_PERGUNTAS:_
1 > Transcreva, do texto sobre a eleição no BCP, o trecho que abre com as palavras que contêm "Contados os votos" e fecha com "de manipulação insidiosa.".
2 > Prossiga o texto sobre a eleição no BCP a partir da última frase apresentada.

ONTEM INICIOU-SE A PACIFICAÇÃO NO BCP

Se não há desonra em perder uma disputa eleitoral, já pode havê-la quando são postos em causa princípios fundamentais do funcionamento democrático das instituições. O lançamento da candidatura encabeçada por Miguel Cadilhe estribou-se nestes princípios: as actuações do Governo e do governador do Banco de Portugal seriam de tal forma censuráveis que essa candidatura declarou ter-se formado em nome do direito à indignação.

Contados os votos dos accionistas presentes, representando mais de 71% do capital total do BCP , em cada 100, Carlos Santos Ferreira obtém 98 e Miguel Cadilhe fica-se por 2. Perante tão esmagadora derrota, cabe perguntar: quais os princípios que poderão, nas palavras do derrotado, ter saído vitoriosos? A indignação de Cadilhe parece não ter perturbado o sono da generalidade dos accionistas do BCP , nem os ter contagiado com o sentimento de terem sido vítimas de manipulação insidiosa.

_DADOS PARA ANÁLISE:_
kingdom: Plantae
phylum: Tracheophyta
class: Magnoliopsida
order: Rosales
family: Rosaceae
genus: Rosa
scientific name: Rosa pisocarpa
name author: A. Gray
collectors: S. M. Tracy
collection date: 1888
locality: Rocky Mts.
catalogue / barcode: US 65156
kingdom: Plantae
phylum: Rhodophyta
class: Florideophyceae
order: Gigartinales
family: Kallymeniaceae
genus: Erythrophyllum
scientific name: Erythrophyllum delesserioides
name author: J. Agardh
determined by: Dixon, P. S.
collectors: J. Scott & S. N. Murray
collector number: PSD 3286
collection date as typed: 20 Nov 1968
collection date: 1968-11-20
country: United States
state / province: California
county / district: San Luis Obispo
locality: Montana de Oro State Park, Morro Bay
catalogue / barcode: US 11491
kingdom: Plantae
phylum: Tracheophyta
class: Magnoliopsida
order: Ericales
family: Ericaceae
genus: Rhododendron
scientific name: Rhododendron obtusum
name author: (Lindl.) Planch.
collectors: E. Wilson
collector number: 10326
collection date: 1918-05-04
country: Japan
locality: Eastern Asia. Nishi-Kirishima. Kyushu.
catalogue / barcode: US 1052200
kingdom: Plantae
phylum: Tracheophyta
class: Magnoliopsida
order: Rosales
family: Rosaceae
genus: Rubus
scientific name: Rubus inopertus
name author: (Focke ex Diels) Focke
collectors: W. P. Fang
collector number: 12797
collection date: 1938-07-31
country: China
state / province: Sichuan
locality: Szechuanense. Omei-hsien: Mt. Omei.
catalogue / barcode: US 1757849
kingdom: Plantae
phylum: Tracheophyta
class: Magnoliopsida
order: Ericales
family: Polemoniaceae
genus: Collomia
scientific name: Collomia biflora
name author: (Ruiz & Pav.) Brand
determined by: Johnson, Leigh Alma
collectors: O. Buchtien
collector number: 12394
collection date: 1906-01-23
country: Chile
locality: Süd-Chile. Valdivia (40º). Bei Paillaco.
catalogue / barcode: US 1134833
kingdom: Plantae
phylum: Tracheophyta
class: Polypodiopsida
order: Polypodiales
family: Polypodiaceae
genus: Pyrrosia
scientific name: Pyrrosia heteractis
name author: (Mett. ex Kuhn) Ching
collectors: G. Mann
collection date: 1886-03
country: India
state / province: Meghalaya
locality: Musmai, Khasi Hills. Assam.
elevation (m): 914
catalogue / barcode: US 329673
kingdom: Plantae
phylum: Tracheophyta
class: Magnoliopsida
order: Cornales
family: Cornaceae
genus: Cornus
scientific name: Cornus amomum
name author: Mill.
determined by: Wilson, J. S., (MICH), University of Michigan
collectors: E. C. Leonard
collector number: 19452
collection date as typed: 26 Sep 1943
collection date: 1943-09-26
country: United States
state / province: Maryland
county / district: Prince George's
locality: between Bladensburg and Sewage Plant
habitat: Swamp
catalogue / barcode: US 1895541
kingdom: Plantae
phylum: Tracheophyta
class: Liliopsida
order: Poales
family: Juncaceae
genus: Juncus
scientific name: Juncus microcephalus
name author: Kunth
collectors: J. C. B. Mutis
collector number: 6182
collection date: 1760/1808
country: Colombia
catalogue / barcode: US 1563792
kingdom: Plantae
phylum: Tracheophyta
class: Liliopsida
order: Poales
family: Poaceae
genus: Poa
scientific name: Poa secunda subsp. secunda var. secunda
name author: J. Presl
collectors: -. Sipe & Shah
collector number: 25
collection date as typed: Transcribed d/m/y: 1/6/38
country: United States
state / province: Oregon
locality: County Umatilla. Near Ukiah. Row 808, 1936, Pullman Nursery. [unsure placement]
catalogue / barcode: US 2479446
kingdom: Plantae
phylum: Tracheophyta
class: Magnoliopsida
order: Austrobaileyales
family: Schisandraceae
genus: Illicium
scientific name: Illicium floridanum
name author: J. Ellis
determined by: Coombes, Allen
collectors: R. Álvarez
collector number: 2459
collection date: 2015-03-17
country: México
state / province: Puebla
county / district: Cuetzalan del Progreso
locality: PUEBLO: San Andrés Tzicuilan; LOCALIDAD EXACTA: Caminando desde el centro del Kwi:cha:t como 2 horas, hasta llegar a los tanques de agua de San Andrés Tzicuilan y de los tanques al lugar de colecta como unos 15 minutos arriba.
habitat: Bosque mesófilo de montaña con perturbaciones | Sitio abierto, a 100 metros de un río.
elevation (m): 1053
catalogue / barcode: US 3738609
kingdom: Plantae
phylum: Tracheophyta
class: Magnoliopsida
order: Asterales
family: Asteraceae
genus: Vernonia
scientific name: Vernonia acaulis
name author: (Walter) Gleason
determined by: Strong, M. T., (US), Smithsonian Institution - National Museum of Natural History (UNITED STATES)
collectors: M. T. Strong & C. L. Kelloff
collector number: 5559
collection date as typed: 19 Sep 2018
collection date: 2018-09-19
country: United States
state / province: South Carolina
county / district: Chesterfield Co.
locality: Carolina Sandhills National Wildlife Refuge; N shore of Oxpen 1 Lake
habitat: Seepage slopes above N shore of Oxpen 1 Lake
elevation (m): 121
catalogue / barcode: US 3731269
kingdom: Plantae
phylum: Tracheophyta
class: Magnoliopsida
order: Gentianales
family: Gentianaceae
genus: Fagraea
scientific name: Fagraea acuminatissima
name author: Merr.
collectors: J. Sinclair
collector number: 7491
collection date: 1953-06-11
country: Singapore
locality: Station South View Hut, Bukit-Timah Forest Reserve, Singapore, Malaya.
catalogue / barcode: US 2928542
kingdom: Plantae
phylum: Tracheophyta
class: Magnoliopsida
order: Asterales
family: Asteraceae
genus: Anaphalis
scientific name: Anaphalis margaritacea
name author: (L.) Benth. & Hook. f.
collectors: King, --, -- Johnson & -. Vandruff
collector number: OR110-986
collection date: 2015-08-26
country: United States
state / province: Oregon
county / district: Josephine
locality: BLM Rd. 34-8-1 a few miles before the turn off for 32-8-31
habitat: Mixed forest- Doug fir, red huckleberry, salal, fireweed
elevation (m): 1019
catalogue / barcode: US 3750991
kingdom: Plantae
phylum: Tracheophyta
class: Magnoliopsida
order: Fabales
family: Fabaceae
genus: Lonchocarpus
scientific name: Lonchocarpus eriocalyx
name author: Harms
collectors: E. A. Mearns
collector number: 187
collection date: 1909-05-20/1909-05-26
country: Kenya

_RESPOSTAS DO EXERCÍCIO:_
1 >
Contados os votos dos accionistas presentes, representando mais de 71% do capital total do BCP , em cada 100, Carlos Santos Ferreira obtém 98 e Miguel Cadilhe fica-se por 2. Perante tão esmagadora derrota, cabe perguntar: quais os princípios que poderão, nas palavras do derrotado, ter saído vitoriosos? A indignação de Cadilhe parece não ter perturbado o sono da generalidade dos accionistas do BCP , nem os ter contagiado com o sentimento de terem sido vítimas de manipulação insidiosa.

2 >
A quase unanimidade do voto accionista contra o fogo de barragem lançado contra a lista de Santos Ferreira - sobretudo pelo centro-direita - simboliza uma forte vontade de pacificação entre os donos do banco e de apoio à nova liderança.

O novo chefe executivo do BCP não poderia pedir mais. Agora, é preciso construir de novo e esperar calmamente que as autoridades de supervisão façam, também elas, o seu trabalho bem feito. Porque esta escolha representa também um voto de confiança em Vítor Constâncio. O melhor recomeço.